Op-Ed: It's time for the Obama administration to come clean on potential national monument
OP-ED COLUMN: "It's time for the Obama administration to come clean on potential national monument"
by Rep. Greg Walden
We don’t need a presidential declaration locking up more of our public lands and choking our local ranch economy.
We’ve seen this movie before. A lame duck president uses the Antiquities Act to declare huge swaths of public lands off limits so he can have an environmental legacy. Right up until the night before he declared the Grand Staircase Escalante a national monument, the Clinton White House told the Utah congressional delegation no such plans were in the works. And in his final month in office, President Clinton declared seven national monuments.
I fear the Obama administration — urged on by outside interests groups and wealthy corporations seeking a marketing niche — is up to the same “dark-of-night” declaration on the Owyhee River canyon in Eastern Oregon.
Last Thursday night, in Adrian (population 177), more than 500 people turned out to a public meeting organized by state Rep. Cliff Bentz to voice their deep concerns about this possibility. Extra chairs had to be brought in to the local gymnasium, and people were still standing in the aisles.
One person who wasn’t there? Secretary of the Interior Sally Jewell. Although I called on her or a senior representative to attend the meeting, no senior members of the administration attended.
If they had, they would have heard a message loud and clear: Residents of Eastern Oregon don’t want another “Washington, D.C. knows best” federal designation that would further destroy our way of life.
Yet, despite this public outcry, I believe the administration is playing hide the ball from the public. The Obama administration needs to come clean about what is has planned for these millions of acres of land in Eastern Oregon.
Those of us familiar with Eastern Oregon know that the Owyhee River canyon in Malheur County is home to some of the most beautiful landscapes in the country. We also know that these lands are an important part of the economic base for Malheur County, which generates more than $370 million annually in agriculture business according to Oregon State University, of which $134 million comes from cattle.
The Bureau of Land Management and other federal agencies manage 4.5 million acres, or 73 percent of the land in the county, making public lands grazing an integral part of most local family ranch operations, many of whom have cared for this high desert country since the 1860s. For generations, these local families have been good stewards of the lands. They’ve worked cooperatively and collaboratively with federal agencies to manage these lands with an eye towards the long-term viability of the range and their family’s livelihood.
Much like thinning an overstocked forest, grazing helps reduce the amount of fuel available to large rangeland fires that threaten watersheds and sage grouse habitat in the arid climates of southeastern Oregon. When fires do start, the volunteers in the Rural Fire Protection Association are positioned to respond promptly and are highly effective, thanks to their intimate knowledge of local terrain and weather.
Over the years, these ranchers have developed springs and other water sources that have supported their cattle, but also countless numbers of wildlife that share the range. The latter benefit has been particularly valuable during recent droughts.
In towns like Adrian and Jordan Valley, ranching is the base of the community.
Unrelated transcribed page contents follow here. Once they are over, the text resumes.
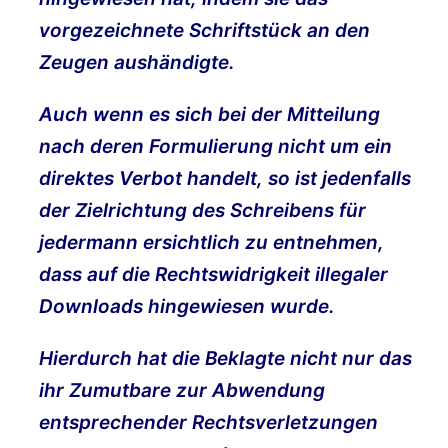
vorgezeichnete Schriftstück an den
Zeugen aushändigte.
Auch wenn es sich bei der Mitteilung
nach deren Formulierung nicht um ein
direktes Verbot handelt, so ist jedenfalls
der Zielrichtung des Schreibens für
jedermann ersichtlich zu entnehmen,
dass auf die Rechtswidrigkeit illegaler
Downloads hingewiesen wurde.
Hierdurch hat die Beklagte nicht nur das
ihr Zumutbare zur Abwendung
entsprechender Rechtsverletzungen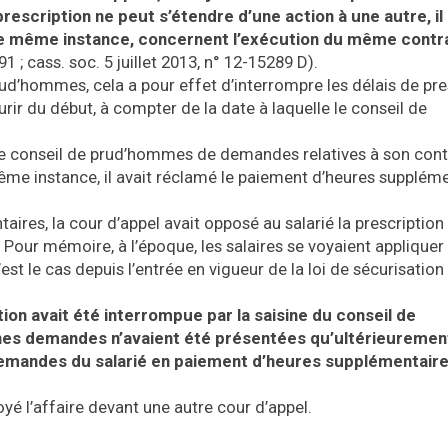
a prescription ne peut s’étendre d’une action à une autre, il
ne même instance, concernent l’exécution du même contr
1 ; cass. soc. 5 juillet 2013, n° 12-15289 D).
prud’hommes, cela a pour effet d’interrompre les délais de pre
r du début, à compter de la date à laquelle le conseil de
si le conseil de prud’hommes de demandes relatives à son cont
même instance, il avait réclamé le paiement d’heures supplém
aires, la cour d’appel avait opposé au salarié la prescription
 Pour mémoire, à l’époque, les salaires se voyaient appliquer 
st le cas depuis l’entrée en vigueur de la loi de sécurisation
tion avait été interrompue par la saisine du conseil de
es demandes n’avaient été présentées qu’ultérieurement
demandes du salarié en paiement d’heures supplémentaire
yé l’affaire devant une autre cour d’appel.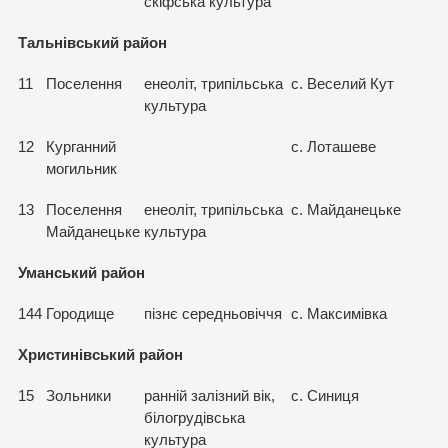
скіфська культура
Тальнівський район
11
Поселення
енеоліт, трипільська
с. Веселий Кут
культура
12
Курганний
с. Лоташеве
могильник
13
Поселення
енеоліт, трипільська
с. Майданецьке
Майданецьке
культура
Уманський район
144
Городище
пізнє середньовіччя
с. Максимівка
Христинівський район
15
Зольники
ранній залізний вік,
с. Синиця
білогрудівська
культура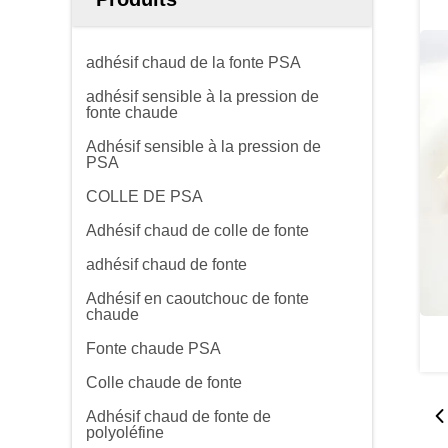
adhésif chaud de la fonte PSA
adhésif sensible à la pression de
fonte chaude
Adhésif sensible à la pression de
PSA
COLLE DE PSA
Adhésif chaud de colle de fonte
adhésif chaud de fonte
Adhésif en caoutchouc de fonte
chaude
Fonte chaude PSA
Colle chaude de fonte
Adhésif chaud de fonte de
polyoléfine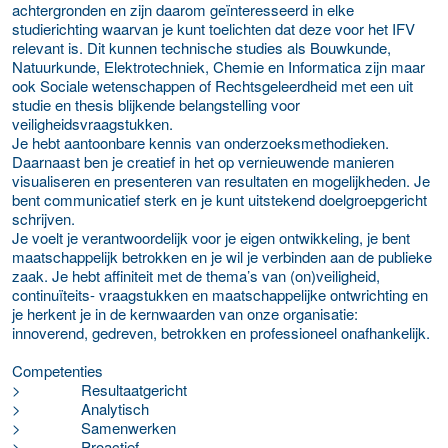
achtergronden en zijn daarom geïnteresseerd in elke
studierichting waarvan je kunt toelichten dat deze voor het IFV
relevant is. Dit kunnen technische studies als Bouwkunde,
Natuurkunde, Elektrotechniek, Chemie en Informatica zijn maar
ook Sociale wetenschappen of Rechtsgeleerdheid met een uit
studie en thesis blijkende belangstelling voor
veiligheidsvraagstukken.
Je hebt aantoonbare kennis van onderzoeksmethodieken.
Daarnaast ben je creatief in het op vernieuwende manieren
visualiseren en presenteren van resultaten en mogelijkheden. Je
bent communicatief sterk en je kunt uitstekend doelgroepgericht
schrijven.
Je voelt je verantwoordelijk voor je eigen ontwikkeling, je bent
maatschappelijk betrokken en je wil je verbinden aan de publieke
zaak. Je hebt affiniteit met de thema’s van (on)veiligheid,
continuïteits- vraagstukken en maatschappelijke ontwrichting en
je herkent je in de kernwaarden van onze organisatie:
innoverend, gedreven, betrokken en professioneel onafhankelijk.
Competenties
>
Resultaatgericht
>
Analytisch
>
Samenwerken
>
Proactief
Whether through hiring employees, or buying needed supplies for the ranch or their family, they are injecting money into the local community.
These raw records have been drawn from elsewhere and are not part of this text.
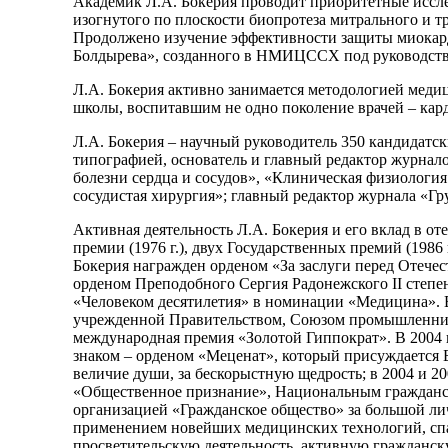
Академик Л.А. Бокерия проводит приоритетные иссле
изогнутого по плоскости биопротеза митрального и 
Продолжено изучение эффективности защиты миокарда
Болдырева», созданного в НМИЦССХ под руководств
Л.А. Бокерия активно занимается методологией медиц
школы, воспитавшим не одно поколение врачей – кар
Л.А. Бокерия – научный руководитель 350 кандидатск
типографией, основатель и главный редактор журна
болезни сердца и сосудов», «Клиническая физиолог
сосудистая хирургия»; главный редактор журнала «Гру
Активная деятельность Л.А. Бокерия и его вклад в о
премии (1976 г.), двух Государственных премий (1986
Бокерия награжден орденом «За заслуги перед Отечеством
орденом Преподобного Сергия Радонежского II степени
«Человеком десятилетия» в номинации «Медицина». В
учрежденной Правительством, Союзом промышленников
международная премия «Золотой Гиппократ». В 2004 
знаком – орденом «Меценат», который присуждается 
величие души, за бескорыстную щедрость; в 2004 и 
«Общественное признание», Национальным гражданс
организацией «Гражданское общество» за большой ли
применением новейших медицинских технологий, сп
просветительскую деятельность, активную гражданс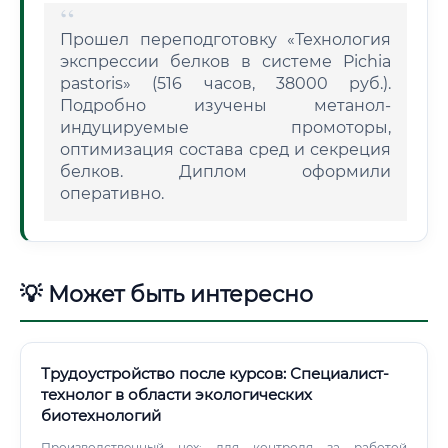
Прошел переподготовку «Технология
экспрессии белков в системе Pichia
pastoris» (516 часов, 38000 руб.).
Подробно изучены метанол-
индуцируемые промоторы,
оптимизация состава сред и секреция
белков. Диплом оформили
оперативно.
💡 Может быть интересно
Трудоустройство после курсов: Специалист-
технолог в области экологических
биотехнологий
Производственный цех: для контроля за работой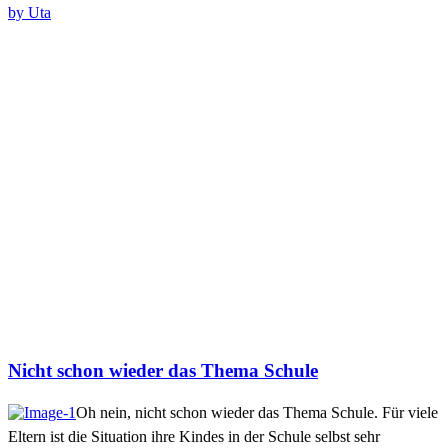
by Uta
Nicht schon wieder das Thema Schule
Oh nein, nicht schon wieder das Thema Schule.
Für viele
Eltern ist die Situation ihre Kindes in der Schule selbst sehr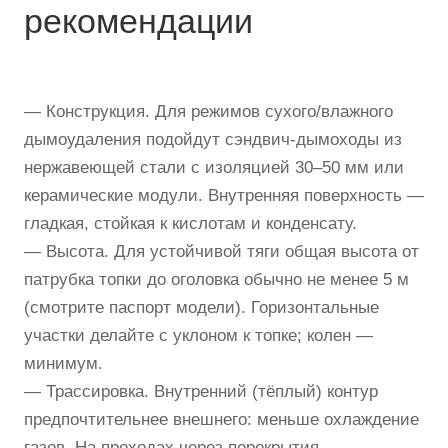
рекомендации
— Конструкция. Для режимов сухого/влажного
дымоудаления подойдут сэндвич-дымоходы из
нержавеющей стали с изоляцией 30–50 мм или
керамические модули. Внутренняя поверхность —
гладкая, стойкая к кислотам и конденсату.
— Высота. Для устойчивой тяги общая высота от
патрубка топки до оголовка обычно не менее 5 м
(смотрите паспорт модели). Горизонтальные
участки делайте с уклоном к топке; колен —
минимум.
— Трассировка. Внутренний (тёплый) контур
предпочтительнее внешнего: меньше охлаждение
газов. На проходах через перекрытия —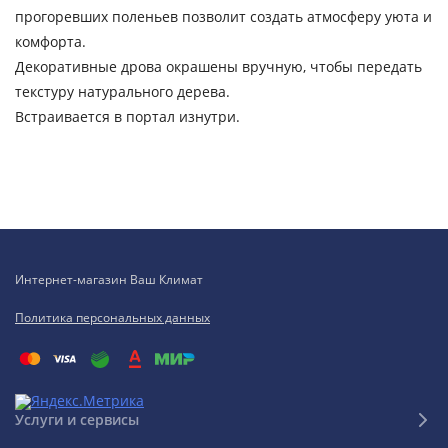
прогоревших поленьев позволит создать атмосферу уюта и
комфорта.
Декоративные дрова окрашены вручную, чтобы передать
текстуру натурального дерева.
Встраивается в портал изнутри.
Интернет-магазин Ваш Климат
Политика персональных данных
Услуги и сервисы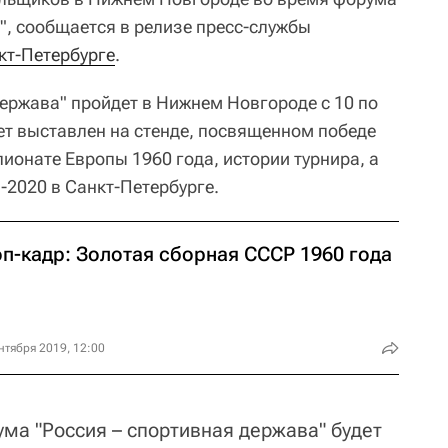
", сообщается в релизе пресс-службы
кт-Петербурге
.
держава" пройдет в Нижнем Новгороде с 10 по
ет выставлен на стенде, посвященном победе
ионате Европы 1960 года, истории турнира, а
2020 в Санкт-Петербурге.
п-кадр: Золотая сборная СССР 1960 года
нтября 2019, 12:00
ума "Россия – спортивная держава" будет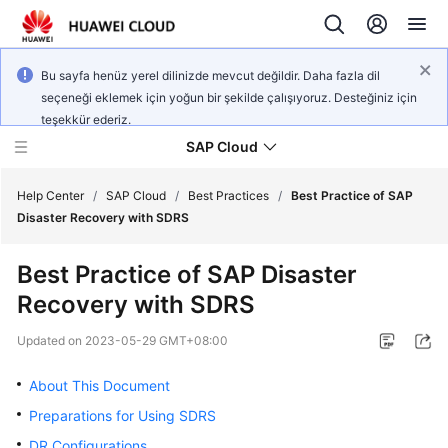
Bu sayfa henüz yerel dilinizde mevcut değildir. Daha fazla dil
seçeneği eklemek için yoğun bir şekilde çalışıyoruz. Desteğiniz için
teşekkür ederiz.
SAP Cloud
Help Center
/
SAP Cloud
/
Best Practices
/
Best Practice of SAP
Disaster Recovery with SDRS
SAP
Best Practice of SAP Disaster
on
Recovery with SDRS
Cloud
Technology
Updated on
2023-05-29 GMT+08:00
Poster
About This Document
SAP
Deployment
Preparations for Using SDRS
Guide
DR Configurations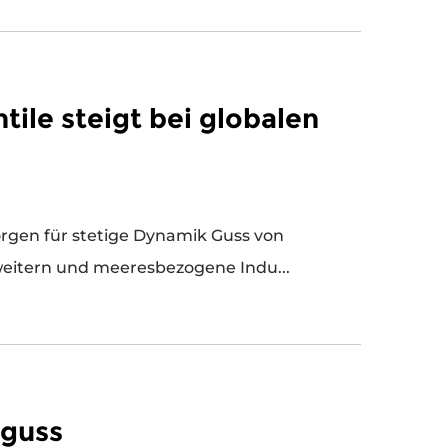
tile steigt bei globalen
für stetige Dynamik Guss von
ten erweitern und meeresbezogene Indu...
lguss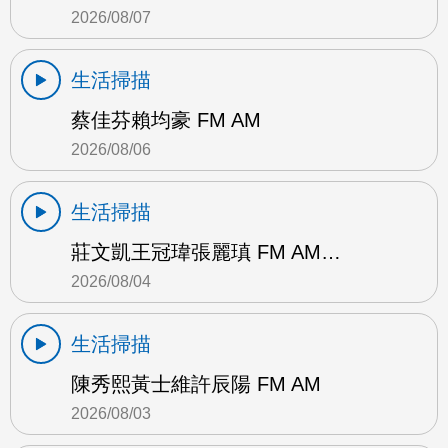
2026/08/07
生活掃描
蔡佳芬賴均豪 FM AM
2026/08/06
生活掃描
莊文凱王冠瑋張麗瑱 FM AM…
2026/08/04
生活掃描
陳秀熙黃士維許辰陽 FM AM
2026/08/03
A monument designation larger than the states of Rhode Island and Connecticut would greatly restrict or eliminate grazing and other productive uses of the land. It will shake the foundation of these communities and cause harmful economic impacts to the county and the surrounding region.
I’ve worked with my colleagues in the House to include language in the funding bill for the Department of Interior prohibiting the creation of this national monument. Our farmers, ranchers and rural communities are most affected by the decisions made on public lands. I will continue to work to return the focus on locally driven management efforts, and stop these unilateral actions that lock up our public lands and negatively impact our communities.
The Obama administration has done enough damage to the West through their overzealous regulations. We don’t need a presidential declaration locking up more of our public lands and choking our local ranch economy.